How the Playwright Loader Works

  1. Provide a starting URL (or a list of starting URLs) and optional advanced settings.
  2. BotDojo submits a job to the Playwright worker, which navigates pages, waits for your specified condition, and extracts readable content.
  3. Every page is converted to Markdown, tagged with metadata (reference_url, title, locale, etc.), and saved in the loader’s target folder.
  4. Attachments such as PDFs, images, or spreadsheets are stored with their original content type so downstream flows can read the native file.
  5. Subsequent runs compare against previous results and only save new or changed pages. When enabled, stale files are deleted automatically.

Progress is streamed to the UI so you can monitor attempted pages, successes, and failures in real time.

Key Configuration Options

The Playwright loader exposes the same controls you see in the UI:

  • Starting URLs – Provide one or more seeds. Advanced settings let you add additional entry points.
  • Max Pages & Depth – Cap the crawl to prevent runaway jobs.
  • Wait Conditions – Choose when Playwright should scrape: after network idle, after a DOM selector appears, after custom JavaScript, or after a fixed timeout.
  • Pre-scrape Actions – Click selectors, run custom JS, or add delays to expand accordions and load lazy content.
  • Content Selectors & Exclusions – Target the sections you need while skipping navigation, footers, or cookie banners.
  • URL Filters – Include or exclude URLs using glob/regex patterns so the crawl stays in-bounds.
  • Browser Controls – Set viewport size, throttle requests, override the user agent, or provide custom headers when you need to mimic a logged-in client.

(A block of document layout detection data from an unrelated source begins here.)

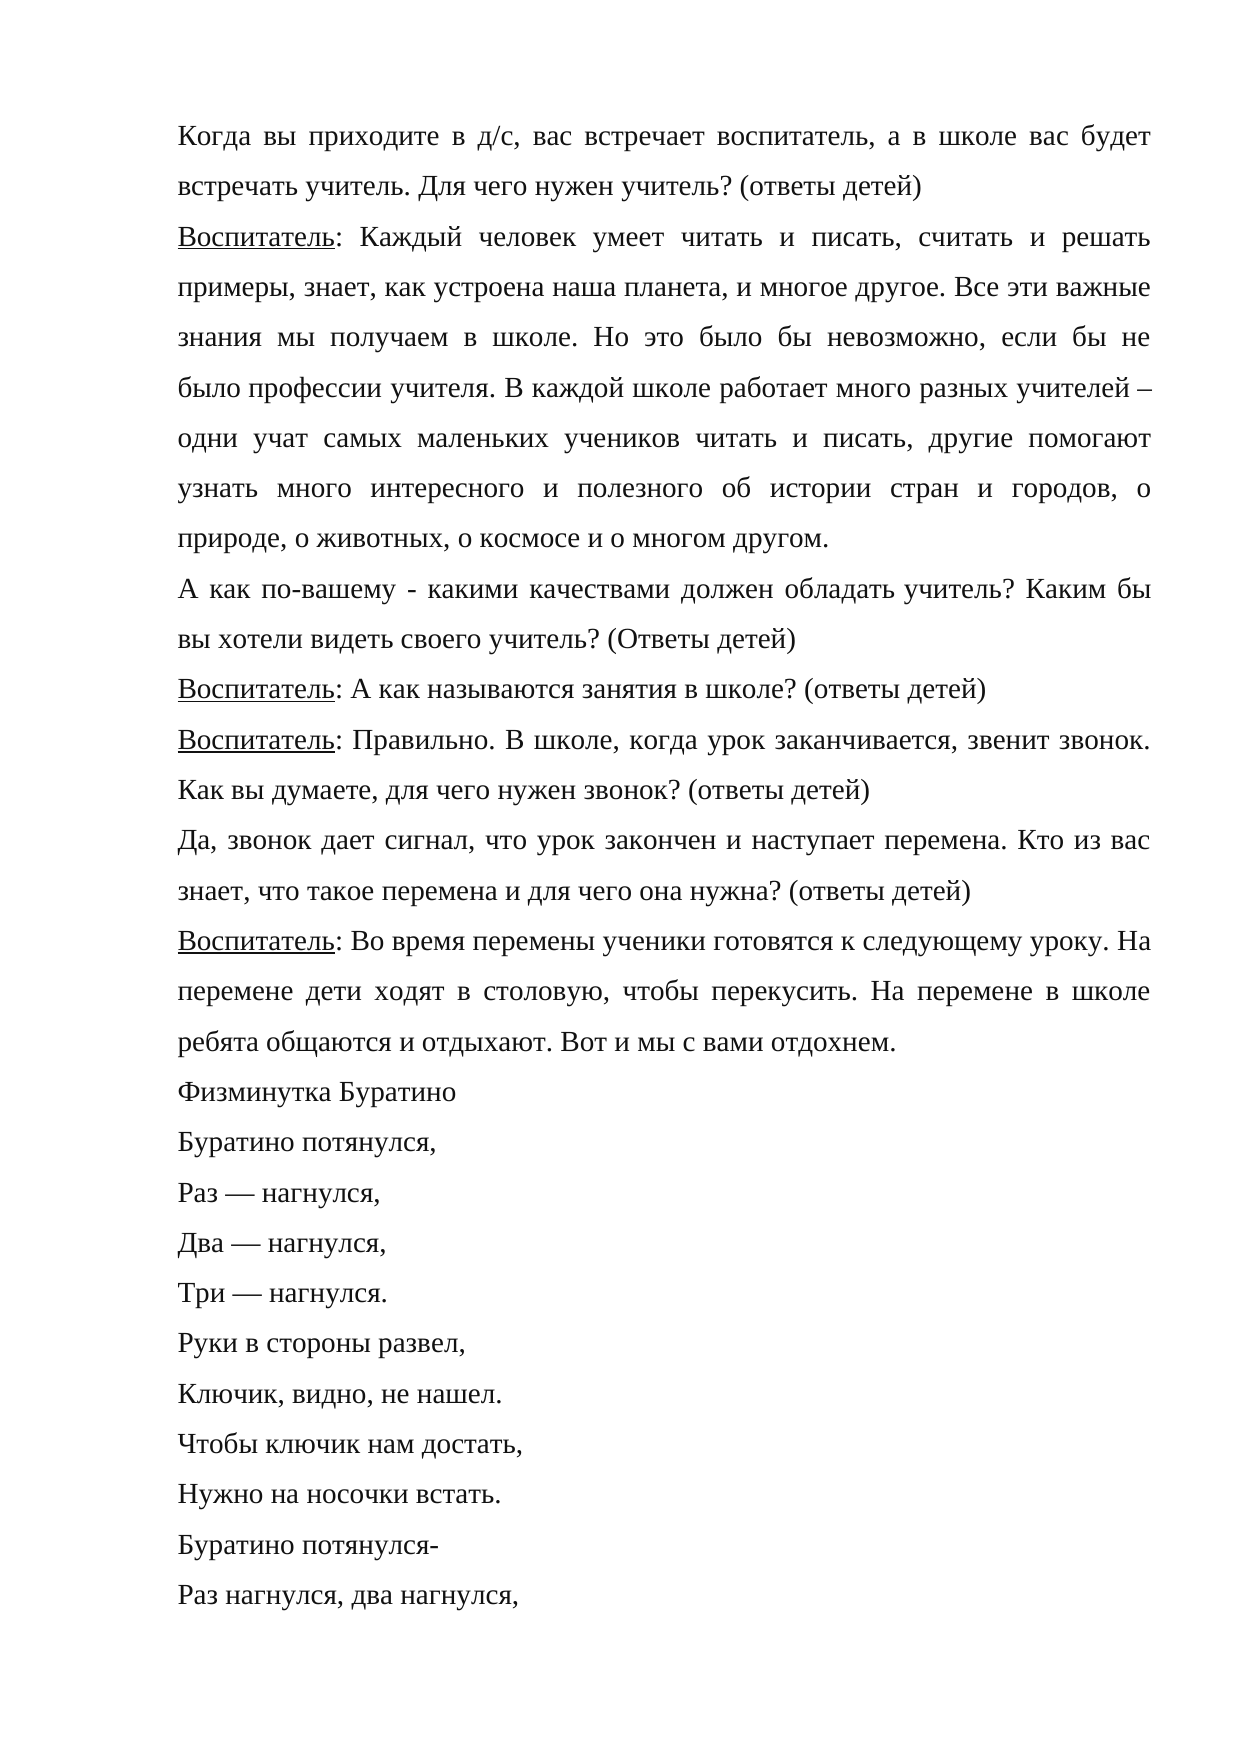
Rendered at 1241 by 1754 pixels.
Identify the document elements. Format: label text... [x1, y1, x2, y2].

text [177, 1527, 1152, 1611]
text Физминутка Буратино [177, 1074, 1152, 1108]
text Да, звонок дает сигнал, что урок закончен и наступает перемена. Кто из вас знает, что такое перемена и для чего она нужна? (ответы детей) [177, 822, 1152, 906]
text Когда вы приходите в д/с, вас встречает воспитатель, а в школе вас будет встречать учитель. Для чего нужен учитель? (ответы детей) [177, 118, 1152, 202]
text Буратино потянулся, Раз — нагнулся, Два — нагнулся, Три — нагнулся. Руки в стороны развел, Ключик, видно, не нашел. Чтобы ключик нам достать, Нужно на носочки встать. [177, 1124, 1152, 1510]
text Воспитатель: А как называются занятия в школе? (ответы детей) [177, 672, 1152, 705]
text Воспитатель: Во время перемены ученики готовятся к следующему уроку. На перемене дети ходят в столовую, чтобы перекусить. На перемене в школе ребята общаются и отдыхают. Вот и мы с вами отдохнем. [177, 923, 1152, 1057]
text Воспитатель: Каждый человек умеет читать и писать, считать и решать примеры, знает, как устроена наша планета, и многое другое. Все эти важные знания мы получаем в школе. Но это было бы невозможно, если бы не было профессии учителя. В каждой школе работает много разных учителей – одни учат самых маленьких учеников читать и писать, другие помогают узнать много интересного и полезного об истории стран и городов, о природе, о животных, о космосе и о многом другом. [177, 219, 1152, 554]
text Воспитатель: Правильно. В школе, когда урок заканчивается, звенит звонок. Как вы думаете, для чего нужен звонок? (ответы детей) [177, 722, 1152, 806]
text А как по-вашему - какими качествами должен обладать учитель? Каким бы вы хотели видеть своего учитель? (Ответы детей) [177, 571, 1152, 655]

Open the Advanced Settings accordion in the loader wizard to tune these values. Launch Interactive Mode from the same panel to test selectors in a live browser before running a full job.

Output Structure

  • Markdown filenames are derived from the canonical URL (e.g., docs.botdojo.com/docs/setup/index.md).
  • Binary downloads retain their original extensions and capture source URLs in metadata.
  • Every saved document includes loader metadata (run ID, timestamps, reference URL) so indexes can filter by fields like meta.reference_url or meta.title during retrieval.

Operational Tips

  • Schedule the scraper around your site’s publishing cadence; the job history tracks duration, page counts, and any errors.
  • Combine the loader with Auto Update on your index to refresh embeddings as soon as new pages go live.
  • Use metadata filters on the index (e.g., language, path) to serve locale-specific or section-specific answers in your flows.

The Playwright-based scraper is the recommended way to keep web properties synchronized with BotDojo content—no extra parsers required.